• [Goal of the exercise]:
Carry on the forum thread about the rarity of Haplochromis sp. "Uganda Fire Red" from the point where it stops.
## Begin Document text
# Rarity of Haplochromis sp. "Uganda Fire Red"



## triscuit (May 6, 2005)

I am much more familiar with my Lake Tanganyikan cichlids but have just brought home a group of Haplochromis sp. "Uganda Fire Red" There isn't much information available on line. How rare are these fish? Is there another name for them? Did I accidentally get a group of really neat fish when I was just trying to find inexpensive hosts for my S. multipunctatus?


----------



## LadyBarbara001 (Sep 8, 2008)

Try the name Paralabidochromis sp. "Fire" or "Fire red Uganda." You might get more hits.

I love mine. I think the males are absolutely stunning, and I enjoy them very much. They are fairly rare.


----------



## Darkside (Feb 6, 2008)

triscuit said:


> I am much more familiar with my Lake Tanganyikan cichlids but have just brought home a group of Haplochromis sp. "Uganda Fire Red" There isn't much information available on line. How rare are these fish? Is there another name for them? Did I accidentally get a group of really neat fish when I was just trying to find inexpensive hosts for my S. multipunctatus?


Its always good to put your multies with fish you want to keep so that you're happy regardless of spawns. :lol:


----------



## triscuit (May 6, 2005)

Yeah... I realized that after having many, many spawns of P. saulosi that became cyp snacks. Of course, if these Vics are really neat, I may have to make room for their fry as well! doh!

Yes, the Paralabidochromis sp. "Fire" brought up quite a bit more information. :thumb: Let's see if I understand this... many of the Vics were classified as haplochromines, but now the genus has been split up into several more specific genera? Paralabidochromis is the newer designation?
## End Document text
## Begin Record extracts
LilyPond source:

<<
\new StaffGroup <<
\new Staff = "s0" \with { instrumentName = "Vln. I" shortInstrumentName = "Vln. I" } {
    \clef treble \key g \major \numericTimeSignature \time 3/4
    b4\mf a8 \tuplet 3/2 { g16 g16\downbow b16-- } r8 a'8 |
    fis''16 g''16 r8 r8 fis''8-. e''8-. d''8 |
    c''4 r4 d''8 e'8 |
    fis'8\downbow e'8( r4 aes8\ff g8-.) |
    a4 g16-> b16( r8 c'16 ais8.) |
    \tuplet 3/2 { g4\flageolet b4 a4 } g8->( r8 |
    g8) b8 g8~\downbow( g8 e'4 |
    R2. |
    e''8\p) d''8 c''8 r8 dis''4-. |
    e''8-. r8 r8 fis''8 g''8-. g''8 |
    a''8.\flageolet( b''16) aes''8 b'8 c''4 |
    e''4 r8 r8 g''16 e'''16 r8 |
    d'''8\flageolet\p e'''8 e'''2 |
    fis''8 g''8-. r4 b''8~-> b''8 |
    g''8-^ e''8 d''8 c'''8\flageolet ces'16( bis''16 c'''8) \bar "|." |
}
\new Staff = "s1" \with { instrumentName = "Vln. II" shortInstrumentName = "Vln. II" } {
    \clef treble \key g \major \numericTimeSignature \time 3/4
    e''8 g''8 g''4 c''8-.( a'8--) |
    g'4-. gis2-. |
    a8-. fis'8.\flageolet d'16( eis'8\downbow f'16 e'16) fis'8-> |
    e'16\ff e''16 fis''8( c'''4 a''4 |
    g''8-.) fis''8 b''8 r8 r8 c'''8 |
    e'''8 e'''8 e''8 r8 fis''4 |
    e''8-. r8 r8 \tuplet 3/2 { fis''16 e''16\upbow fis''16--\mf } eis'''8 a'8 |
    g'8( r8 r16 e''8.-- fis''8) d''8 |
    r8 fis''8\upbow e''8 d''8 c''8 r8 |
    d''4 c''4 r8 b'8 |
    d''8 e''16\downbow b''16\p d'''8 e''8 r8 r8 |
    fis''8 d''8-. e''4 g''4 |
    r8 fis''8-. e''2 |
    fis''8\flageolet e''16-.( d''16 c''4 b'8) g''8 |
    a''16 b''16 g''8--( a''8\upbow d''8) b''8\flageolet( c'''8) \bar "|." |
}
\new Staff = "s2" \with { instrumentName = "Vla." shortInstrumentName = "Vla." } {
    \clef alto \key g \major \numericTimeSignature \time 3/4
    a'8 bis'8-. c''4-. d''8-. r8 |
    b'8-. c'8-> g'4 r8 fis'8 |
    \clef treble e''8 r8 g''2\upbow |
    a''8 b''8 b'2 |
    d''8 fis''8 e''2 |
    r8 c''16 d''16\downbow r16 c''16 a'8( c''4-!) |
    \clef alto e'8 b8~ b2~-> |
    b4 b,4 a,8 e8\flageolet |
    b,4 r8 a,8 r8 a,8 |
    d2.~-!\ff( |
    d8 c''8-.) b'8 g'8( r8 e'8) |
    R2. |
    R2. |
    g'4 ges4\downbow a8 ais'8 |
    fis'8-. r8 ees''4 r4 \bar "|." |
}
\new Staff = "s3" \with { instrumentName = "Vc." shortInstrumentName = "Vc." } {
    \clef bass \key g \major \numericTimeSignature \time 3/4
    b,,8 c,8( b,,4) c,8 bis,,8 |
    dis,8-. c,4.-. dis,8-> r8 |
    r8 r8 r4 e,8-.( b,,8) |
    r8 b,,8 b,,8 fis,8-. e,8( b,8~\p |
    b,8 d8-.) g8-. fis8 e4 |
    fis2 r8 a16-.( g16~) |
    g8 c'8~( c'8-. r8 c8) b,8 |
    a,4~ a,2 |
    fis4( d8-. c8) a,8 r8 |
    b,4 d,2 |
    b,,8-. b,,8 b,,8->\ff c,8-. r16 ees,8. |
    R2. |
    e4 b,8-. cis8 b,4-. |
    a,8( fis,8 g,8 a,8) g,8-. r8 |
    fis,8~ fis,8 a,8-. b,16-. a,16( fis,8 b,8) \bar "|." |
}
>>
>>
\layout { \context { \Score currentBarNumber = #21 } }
## End Record extracts
• [Response]:
----------



## LadyBarbara001 (Sep 8, 2008)

triscuit said:


> Yes, the Paralabidochromis sp. "Fire" brought up quite a bit more information. :thumb: Let's see if I understand this... many of the Vics were classified as haplochromines, but now the genus has been split up into several more specific genera? Paralabidochromis is the newer designation?


Yes, you have it exactly. You will often see a species listed at Haplochromis "whatever" when the species has a different genus now. One more interesting thing about figuring out what you have.


----------



## samaki (Oct 25, 2002)

Hi Well I have to say that nowadays, in the most scientits papers from Europe, the genus Haplochromis is a generic genus, many of the people from leiden university don't want to use the Greenwood sub genus as paralabidochromis. These genera are non used today and yu'll see Haplochromis because of the simplicity of its use.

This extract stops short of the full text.